■ **Activities**
1/ Repeat the passage from the article on recovery scams below, from "If you have" up to and including "the freshly burned.".
2/ In the article on recovery scams below, what name does the FTC give to these schemes?
3/ Pick up the article on recovery scams below after its final sentence and keep writing it.
Excerpt provided Start Marker
For Families & Households

The Second Scam: How “Recovery” Cons Hunt People Who Were Already Scammed

Published June 5, 2026 · 9 min read · By the ScamDrill Team
Editorial cover reading ‘The Second Scam’ with a three-step sequence (scammed once, details sold, then a second fishing hook baited with money) and three stats: 100-plus IC3 impersonation reports, $9.9M in crypto recovery losses, and $0 that any real agency charges to recover funds

Bottom line up front

A recovery scam is the second con aimed at people who already lost money to fraud: a stranger posing as the FBI, a lawyer, or a “fund recovery” firm offers to get your money back for a fee. No legitimate agency ever charges to recover stolen funds, so the moment anyone asks you to pay, you are being scammed again. Here is how to spot it and where to report fraud for free.

The first message arrives a few weeks after the worst day of the year. The wire is long gone, the bank has said what banks say, and a stranger in a Facebook group for fraud victims sends a kind, knowing note. They were scammed too. They know how it feels. And they know a person who got their money back.

That is the opening move of a recovery scam, and it is one of the cruelest things in the entire fraud economy. It does not target the unwary. It targets people who have already paid, already grieved, and are desperate enough to believe that the money might still be out there. The FTC has a blunt name for these schemes. It calls them “the worst of the worst: scams that target people who have already lost money to a scam.”

If you have read our companion piece on what to do in the first hour after a scam, this is the sequel nobody warns you about: the second con, built specifically for the freshly burned.
Excerpt provided End Marker
Supplied information Start Marker
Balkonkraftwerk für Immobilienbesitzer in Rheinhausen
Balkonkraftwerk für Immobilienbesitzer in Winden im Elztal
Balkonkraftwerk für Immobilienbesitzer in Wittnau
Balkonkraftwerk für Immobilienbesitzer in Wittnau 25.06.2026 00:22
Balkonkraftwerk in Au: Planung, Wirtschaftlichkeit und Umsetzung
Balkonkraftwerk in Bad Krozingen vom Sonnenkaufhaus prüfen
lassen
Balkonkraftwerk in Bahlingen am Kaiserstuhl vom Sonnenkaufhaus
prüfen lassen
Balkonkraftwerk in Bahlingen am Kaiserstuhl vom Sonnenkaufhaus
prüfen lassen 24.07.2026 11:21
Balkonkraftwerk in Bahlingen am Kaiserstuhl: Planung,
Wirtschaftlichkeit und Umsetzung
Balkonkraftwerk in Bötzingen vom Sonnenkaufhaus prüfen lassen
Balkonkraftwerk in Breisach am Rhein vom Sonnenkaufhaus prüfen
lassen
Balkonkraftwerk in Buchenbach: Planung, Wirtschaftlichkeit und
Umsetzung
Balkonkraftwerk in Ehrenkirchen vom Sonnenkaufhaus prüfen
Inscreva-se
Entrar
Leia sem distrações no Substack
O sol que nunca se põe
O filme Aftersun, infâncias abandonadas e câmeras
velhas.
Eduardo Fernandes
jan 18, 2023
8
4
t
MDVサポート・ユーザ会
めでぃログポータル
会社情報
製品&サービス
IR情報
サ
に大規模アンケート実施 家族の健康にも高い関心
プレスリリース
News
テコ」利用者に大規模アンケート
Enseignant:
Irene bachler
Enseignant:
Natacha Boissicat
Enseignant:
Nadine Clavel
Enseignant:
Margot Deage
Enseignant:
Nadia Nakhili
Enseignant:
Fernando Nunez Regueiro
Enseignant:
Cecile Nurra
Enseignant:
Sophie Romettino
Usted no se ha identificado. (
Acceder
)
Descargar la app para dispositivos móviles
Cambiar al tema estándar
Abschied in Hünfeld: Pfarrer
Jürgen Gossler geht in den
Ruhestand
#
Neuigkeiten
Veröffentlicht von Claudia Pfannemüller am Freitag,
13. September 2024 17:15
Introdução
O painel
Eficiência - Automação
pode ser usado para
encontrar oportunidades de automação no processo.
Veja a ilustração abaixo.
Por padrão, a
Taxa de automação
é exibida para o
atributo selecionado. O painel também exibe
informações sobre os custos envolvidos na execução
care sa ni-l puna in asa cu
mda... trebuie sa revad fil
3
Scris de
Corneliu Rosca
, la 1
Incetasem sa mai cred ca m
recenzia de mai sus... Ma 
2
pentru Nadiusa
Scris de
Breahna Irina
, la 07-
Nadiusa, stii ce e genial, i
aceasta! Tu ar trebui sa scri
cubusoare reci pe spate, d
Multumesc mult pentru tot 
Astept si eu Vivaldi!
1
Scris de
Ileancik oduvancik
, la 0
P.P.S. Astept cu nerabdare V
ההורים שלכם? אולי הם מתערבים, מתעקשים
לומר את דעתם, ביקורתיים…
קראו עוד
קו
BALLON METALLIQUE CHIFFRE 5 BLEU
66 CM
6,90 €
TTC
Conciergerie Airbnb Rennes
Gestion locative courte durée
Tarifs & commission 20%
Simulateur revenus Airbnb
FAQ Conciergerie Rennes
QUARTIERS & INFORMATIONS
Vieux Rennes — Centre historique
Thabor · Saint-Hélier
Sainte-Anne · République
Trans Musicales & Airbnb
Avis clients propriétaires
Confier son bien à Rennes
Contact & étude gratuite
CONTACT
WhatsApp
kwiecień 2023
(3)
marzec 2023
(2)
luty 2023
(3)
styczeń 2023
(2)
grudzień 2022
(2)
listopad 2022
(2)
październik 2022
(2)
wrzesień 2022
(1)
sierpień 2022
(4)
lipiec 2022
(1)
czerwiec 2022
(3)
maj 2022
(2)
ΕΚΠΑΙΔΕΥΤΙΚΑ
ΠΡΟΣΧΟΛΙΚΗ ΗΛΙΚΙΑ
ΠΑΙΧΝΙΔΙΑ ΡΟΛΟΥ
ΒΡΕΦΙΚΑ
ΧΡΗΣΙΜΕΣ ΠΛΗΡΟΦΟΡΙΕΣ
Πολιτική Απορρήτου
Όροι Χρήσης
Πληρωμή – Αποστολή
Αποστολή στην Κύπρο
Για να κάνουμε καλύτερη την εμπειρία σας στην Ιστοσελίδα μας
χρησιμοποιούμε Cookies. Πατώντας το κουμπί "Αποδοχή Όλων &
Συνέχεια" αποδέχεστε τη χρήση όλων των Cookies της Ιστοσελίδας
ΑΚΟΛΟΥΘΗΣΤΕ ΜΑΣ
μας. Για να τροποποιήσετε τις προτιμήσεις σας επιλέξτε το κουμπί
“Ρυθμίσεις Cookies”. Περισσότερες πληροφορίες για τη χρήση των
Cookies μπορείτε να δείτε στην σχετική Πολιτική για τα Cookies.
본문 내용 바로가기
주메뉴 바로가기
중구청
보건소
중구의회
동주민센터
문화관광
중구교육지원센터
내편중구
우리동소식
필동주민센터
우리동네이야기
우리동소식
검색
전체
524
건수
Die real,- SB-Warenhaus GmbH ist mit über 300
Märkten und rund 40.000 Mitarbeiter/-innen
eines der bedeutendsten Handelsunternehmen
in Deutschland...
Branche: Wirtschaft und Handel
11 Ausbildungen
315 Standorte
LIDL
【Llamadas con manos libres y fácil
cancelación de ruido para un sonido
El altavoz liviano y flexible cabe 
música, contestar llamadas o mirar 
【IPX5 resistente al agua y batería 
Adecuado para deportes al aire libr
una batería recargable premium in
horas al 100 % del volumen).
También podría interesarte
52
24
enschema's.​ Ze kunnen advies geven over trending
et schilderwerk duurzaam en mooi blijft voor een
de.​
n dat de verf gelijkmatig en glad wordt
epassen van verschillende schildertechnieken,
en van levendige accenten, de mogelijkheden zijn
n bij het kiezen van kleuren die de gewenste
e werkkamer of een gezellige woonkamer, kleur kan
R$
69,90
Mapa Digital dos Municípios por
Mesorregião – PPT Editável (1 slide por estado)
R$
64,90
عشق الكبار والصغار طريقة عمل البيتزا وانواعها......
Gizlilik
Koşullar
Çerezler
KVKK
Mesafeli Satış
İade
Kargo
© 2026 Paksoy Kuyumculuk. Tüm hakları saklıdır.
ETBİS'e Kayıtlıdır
Supplied information End Marker
■ **Results of the tasks**
1/
If you have read our companion piece on what to do in the first hour after a scam, this is the sequel nobody warns you about: the second con, built specifically for the freshly burned.

2/ The FTC calls them "the worst of the worst: scams that target people who have already lost money to a scam."

3/
$9.9M lost by cryptocurrency scam victims who were then exploited a second time by fake “recovery” law firms, in a single year. These were people who had already been robbed once.
Source: FBI IC3 Public Service Announcement I-062424-PSA, June 2024, covering February 2023 to February 2024.

Why they found you specifically

Recovery scams are not random. The people behind them work from lists. The FTC explains the mechanism in plain language: “Scammers buy lists of people who’ve paid scammers. They call it a ‘sucker list,’ with information about people, like your name, address, and phone number, the kind of scam that tricked you, and how much money you paid.” Those lists get bought, sold, and traded, on the simple logic that someone scammed once is a softer target the second time.

There is a second supply line, too, and it is more personal. Recovery scammers go where victims gather to heal. The FBI reported in April 2025 that fraudsters create fake profiles, often posing as a fellow victim, join online groups for fraud survivors, and earn trust before steering people toward a supposed recovery agent. In one documented pattern, the contact handed victims off to a character calling himself the “Chief Director” of the FBI’s own Internet Crime Complaint Center over an encrypted chat app. He claimed he had recovered their funds. He had not. He was collecting their banking details to rob them again.

Figure 01 · Anatomy of the second scam

1 You are scammed once. A wire, a gift card, a crypto transfer. The money moves and is gone. 2 You land on a “sucker list.” Your name, the scam type, and the amount lost are bought and sold. 3 A stranger makes contact. “I can get your money back.” Posing as the FBI, a lawyer, or a firm. 4 The ask: a fee up front. A “tax,” a “retainer,” a “release fee,” or your bank login. 5 The money is gone again. No real agency charges a fee to recover stolen funds. Ever.

Pattern per FTC “Refund and Recovery Scams” and FBI IC3 advisories, 2023–2025.

Who they pretend to be

The costume changes, but the goal never does. Across the FTC’s guidance and a string of FBI alerts, recovery scammers impersonate four kinds of authority. Sometimes they pose as a government agency or the FBI’s IC3 itself. Sometimes they are a law firm claiming to work with the FBI or the Consumer Financial Protection Bureau. Sometimes they are a private “fund recovery” or “asset tracing” company that found you online. And sometimes they are the original scam company circling back, now offering refunds to the customers it just burned.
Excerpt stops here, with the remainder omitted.